**What the task requires**
Copy the listing below exactly. Pictures stay out of it.

**Dataset extract**
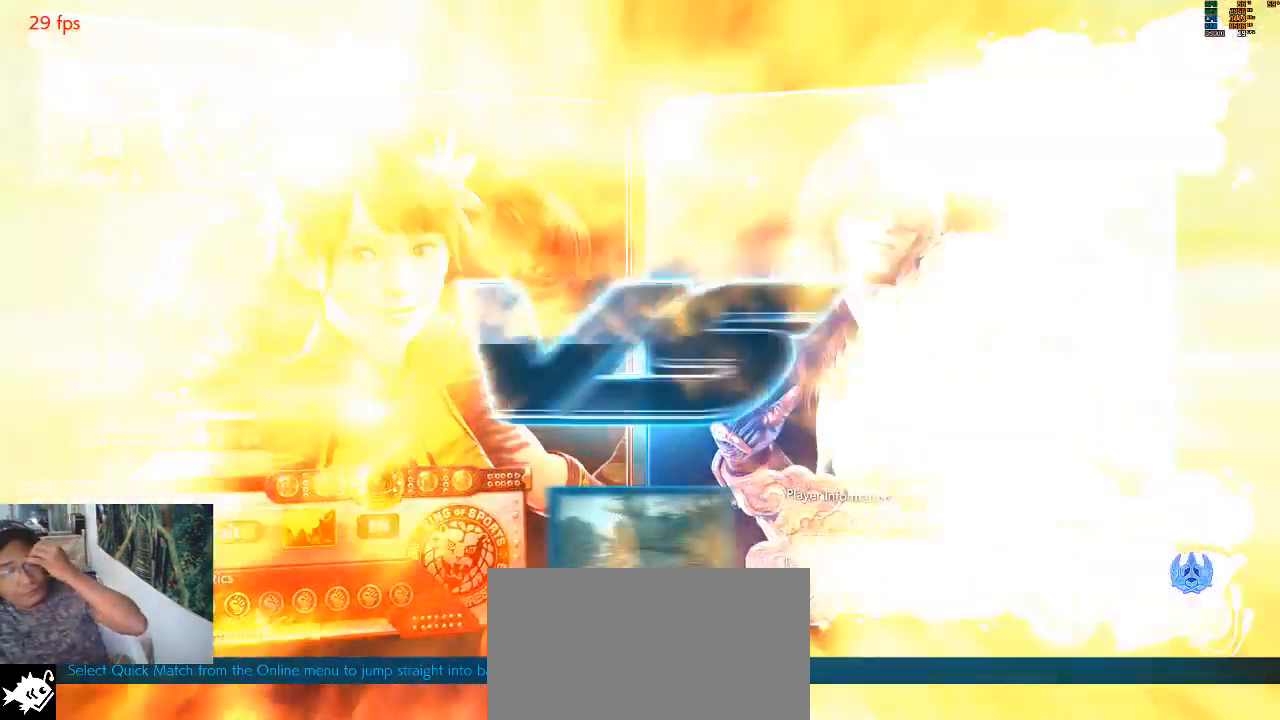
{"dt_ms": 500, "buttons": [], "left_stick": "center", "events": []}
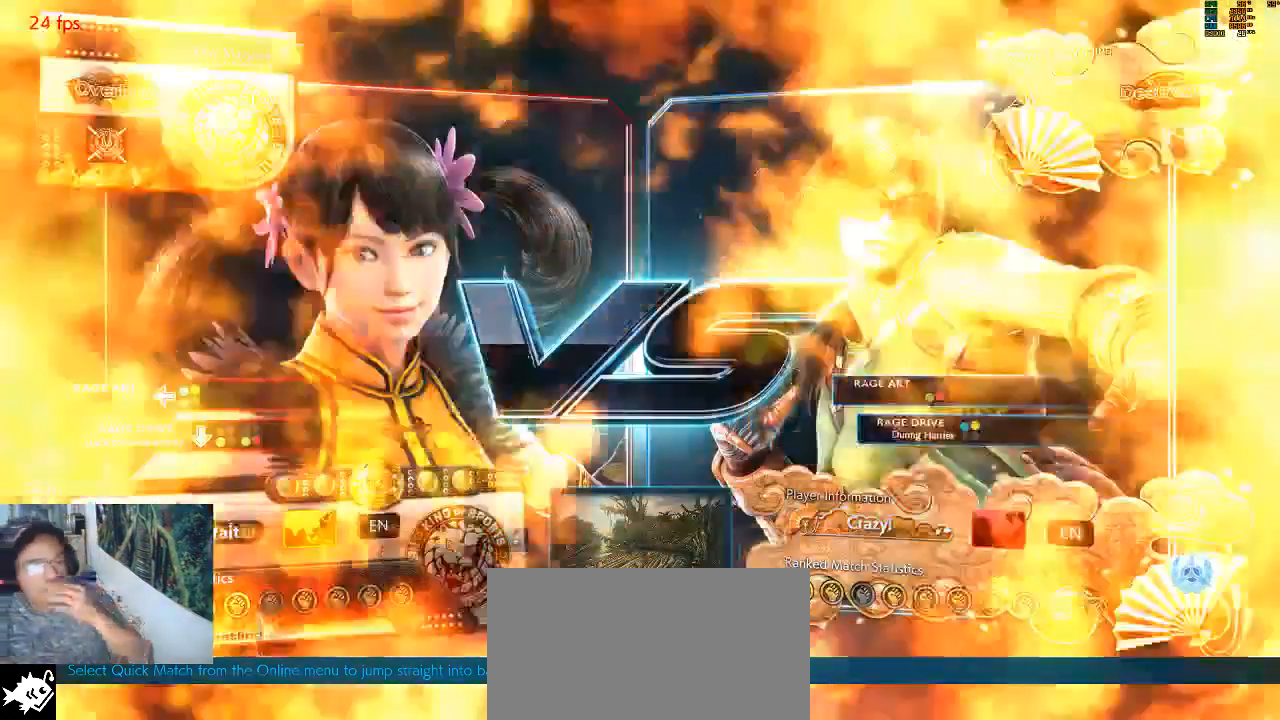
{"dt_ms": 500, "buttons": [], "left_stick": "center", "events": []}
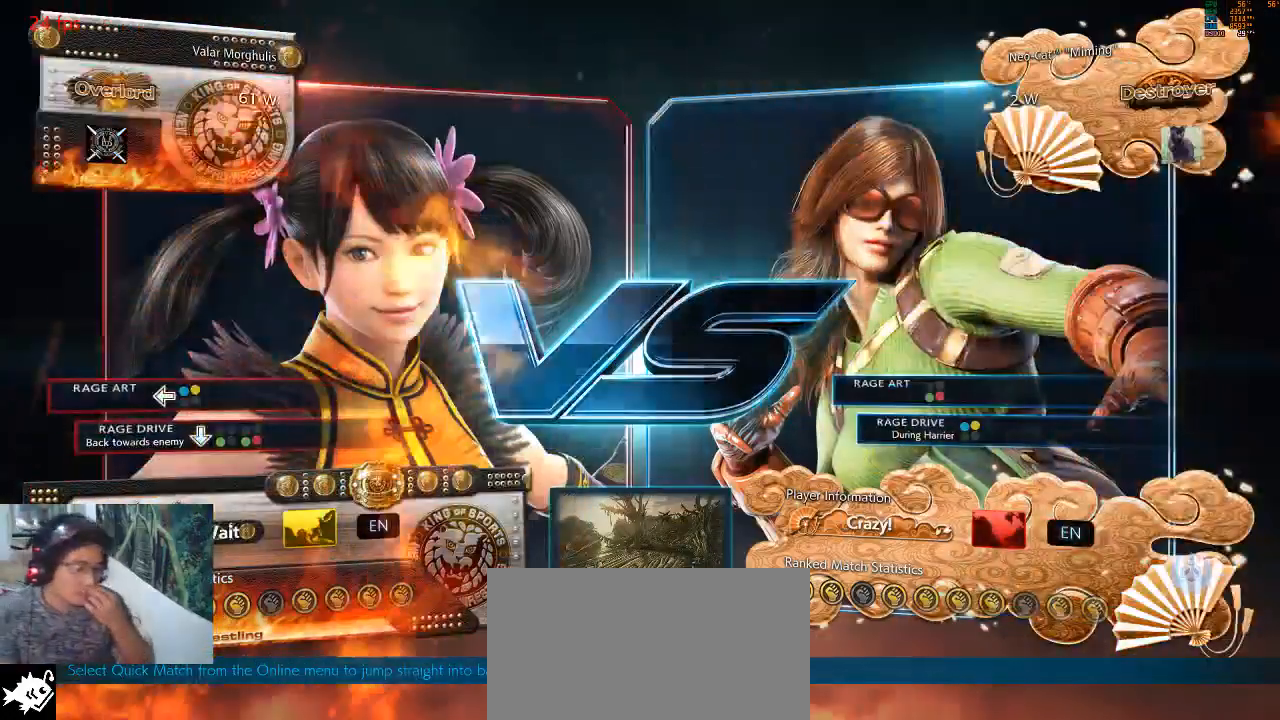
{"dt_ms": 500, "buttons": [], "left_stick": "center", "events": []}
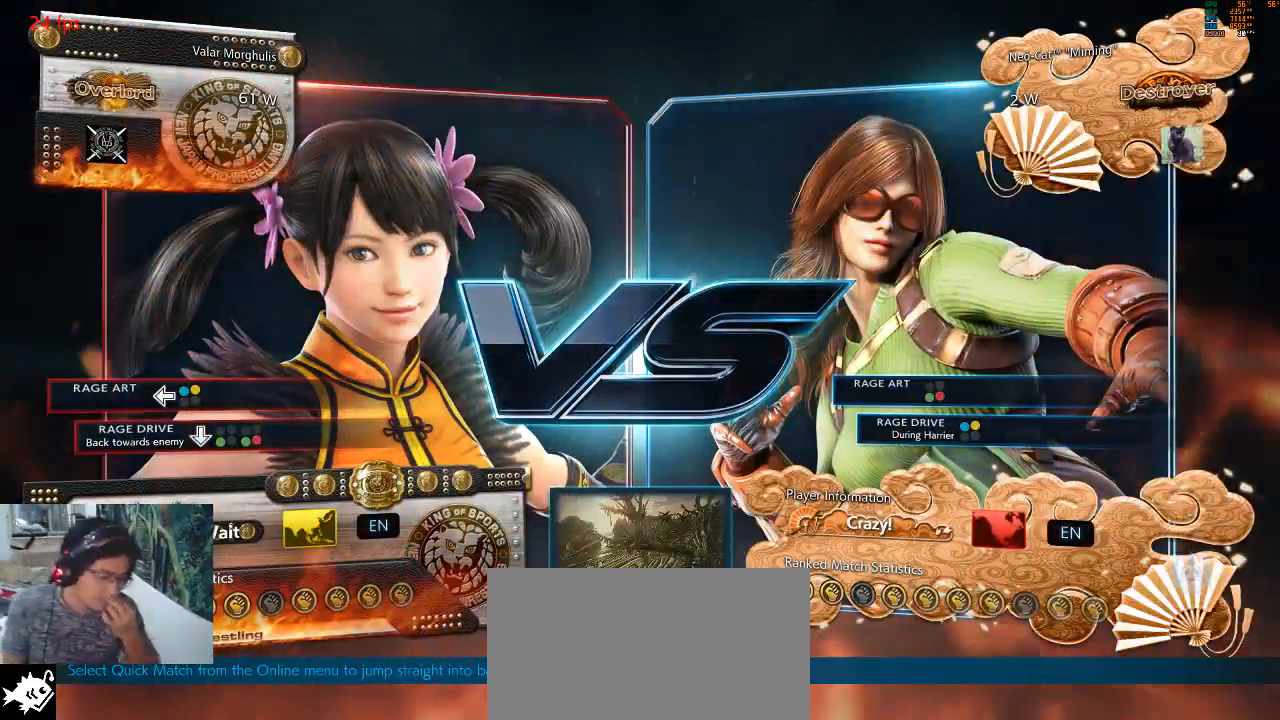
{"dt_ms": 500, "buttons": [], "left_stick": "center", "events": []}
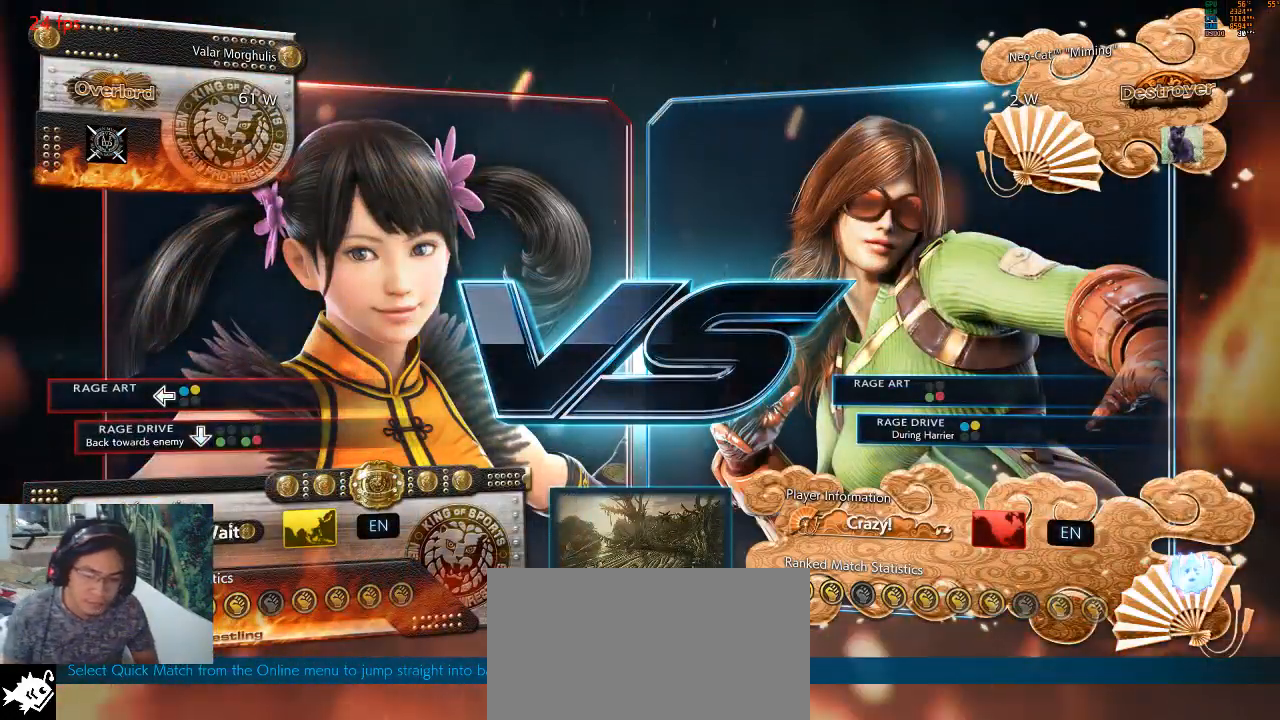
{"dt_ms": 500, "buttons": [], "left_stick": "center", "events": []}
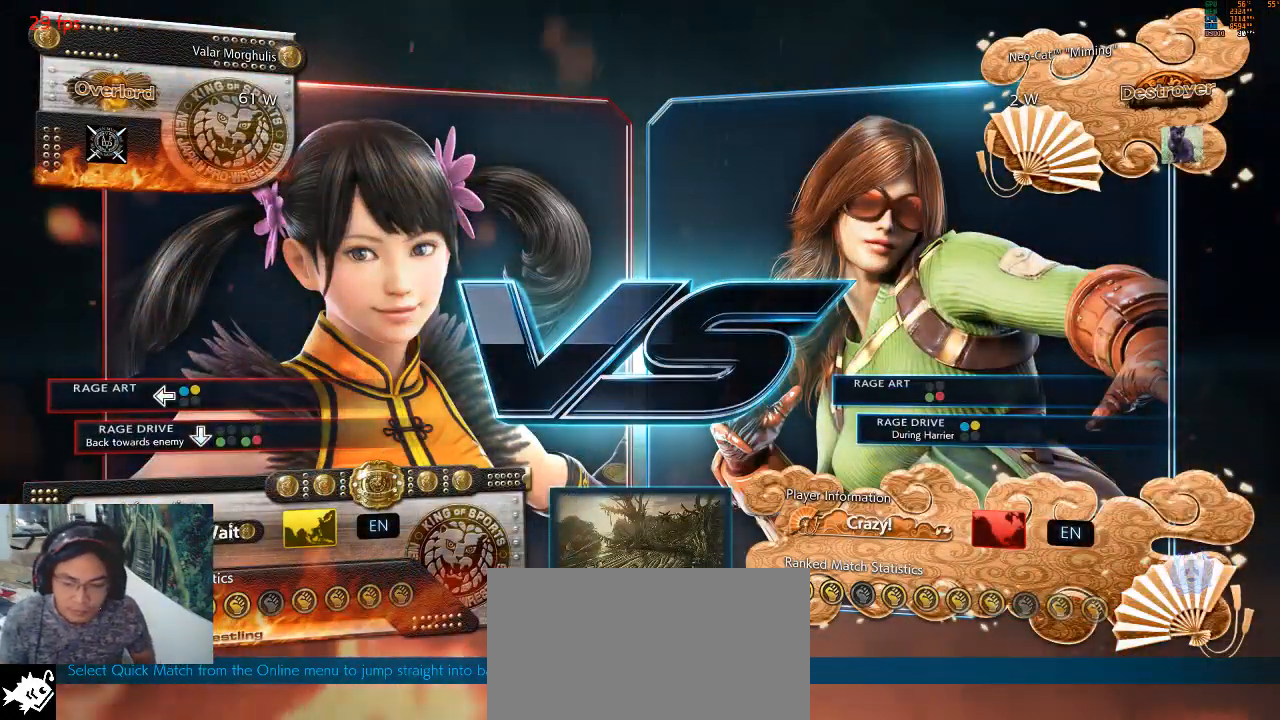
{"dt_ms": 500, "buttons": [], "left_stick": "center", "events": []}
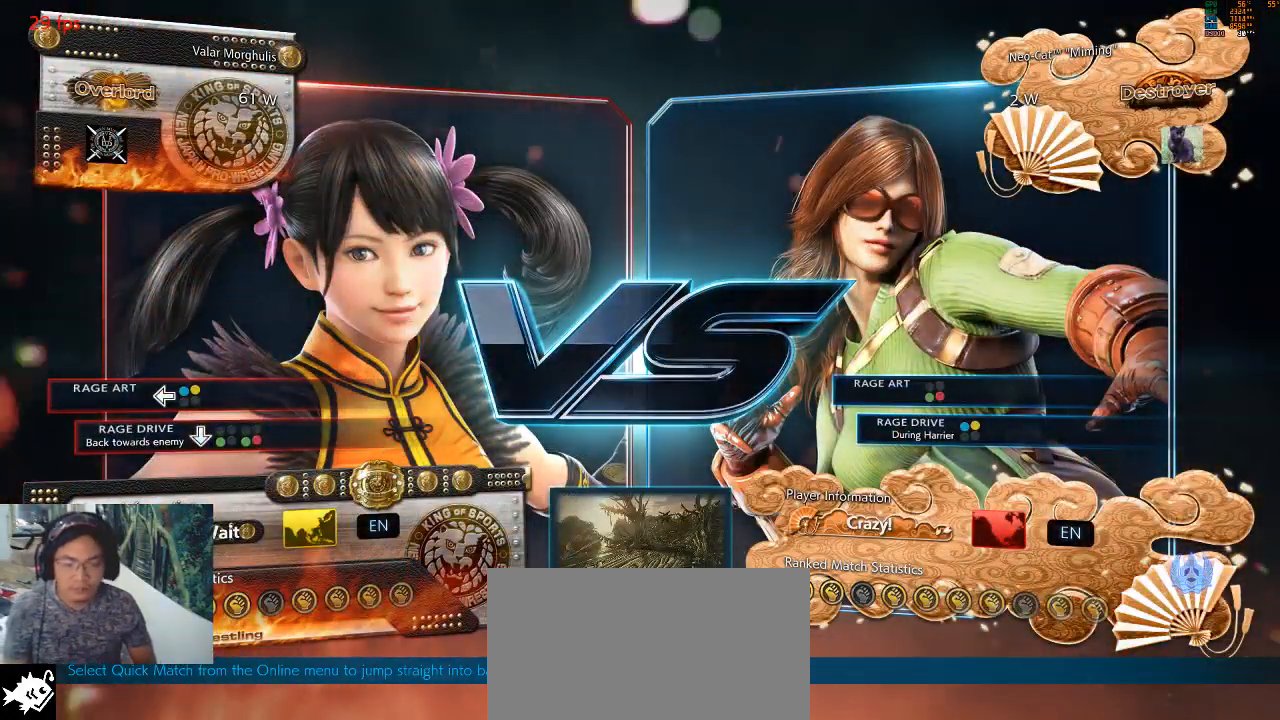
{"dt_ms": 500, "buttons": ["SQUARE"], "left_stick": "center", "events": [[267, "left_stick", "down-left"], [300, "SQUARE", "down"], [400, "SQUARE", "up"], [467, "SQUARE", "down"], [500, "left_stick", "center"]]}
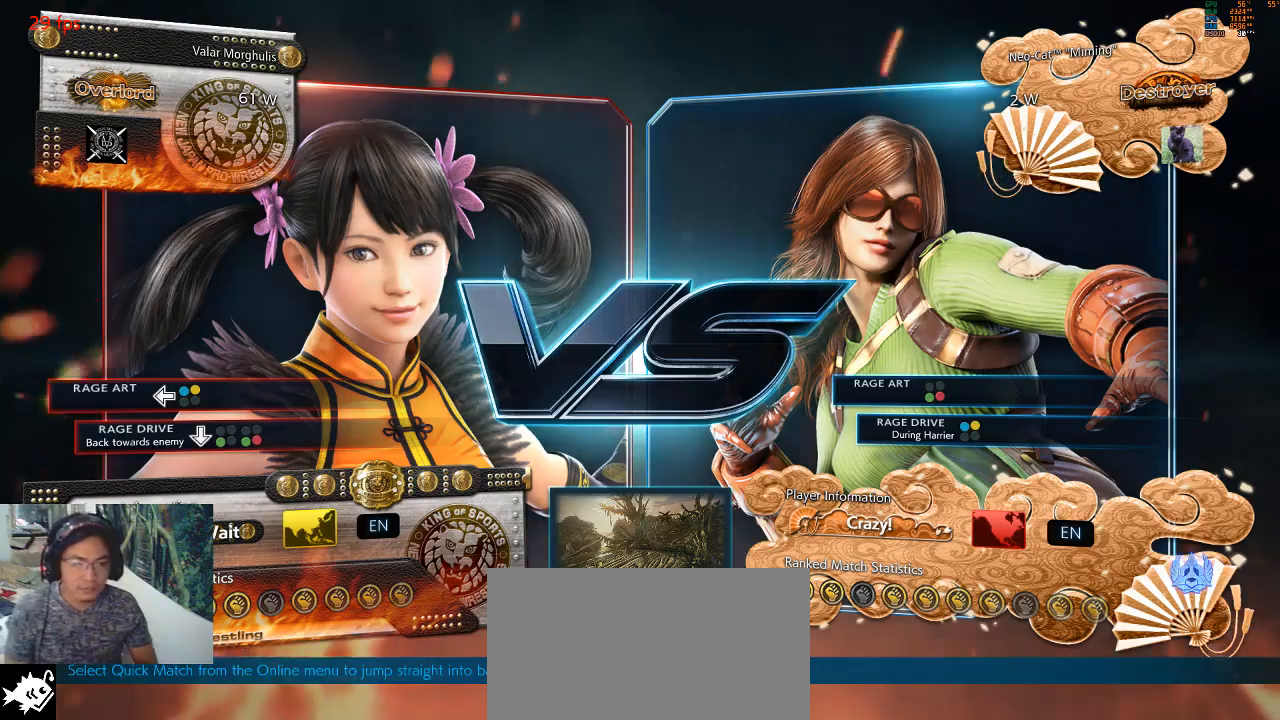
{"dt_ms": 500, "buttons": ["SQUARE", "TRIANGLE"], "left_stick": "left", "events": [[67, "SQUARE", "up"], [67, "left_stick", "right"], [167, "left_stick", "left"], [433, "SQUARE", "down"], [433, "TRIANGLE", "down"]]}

**Output below**
{"dt_ms": 500, "buttons": [], "left_stick": "center", "events": []}
{"dt_ms": 500, "buttons": [], "left_stick": "center", "events": []}
{"dt_ms": 500, "buttons": [], "left_stick": "center", "events": []}
{"dt_ms": 500, "buttons": [], "left_stick": "center", "events": []}
{"dt_ms": 500, "buttons": [], "left_stick": "center", "events": []}
{"dt_ms": 500, "buttons": [], "left_stick": "center", "events": []}
{"dt_ms": 500, "buttons": ["SQUARE"], "left_stick": "center", "events": [[267, "left_stick", "down-left"], [300, "SQUARE", "down"], [400, "SQUARE", "up"], [467, "SQUARE", "down"], [500, "left_stick", "center"]]}
{"dt_ms": 500, "buttons": ["SQUARE", "TRIANGLE"], "left_stick": "left", "events": [[67, "SQUARE", "up"], [67, "left_stick", "right"], [167, "left_stick", "left"], [433, "SQUARE", "down"], [433, "TRIANGLE", "down"]]}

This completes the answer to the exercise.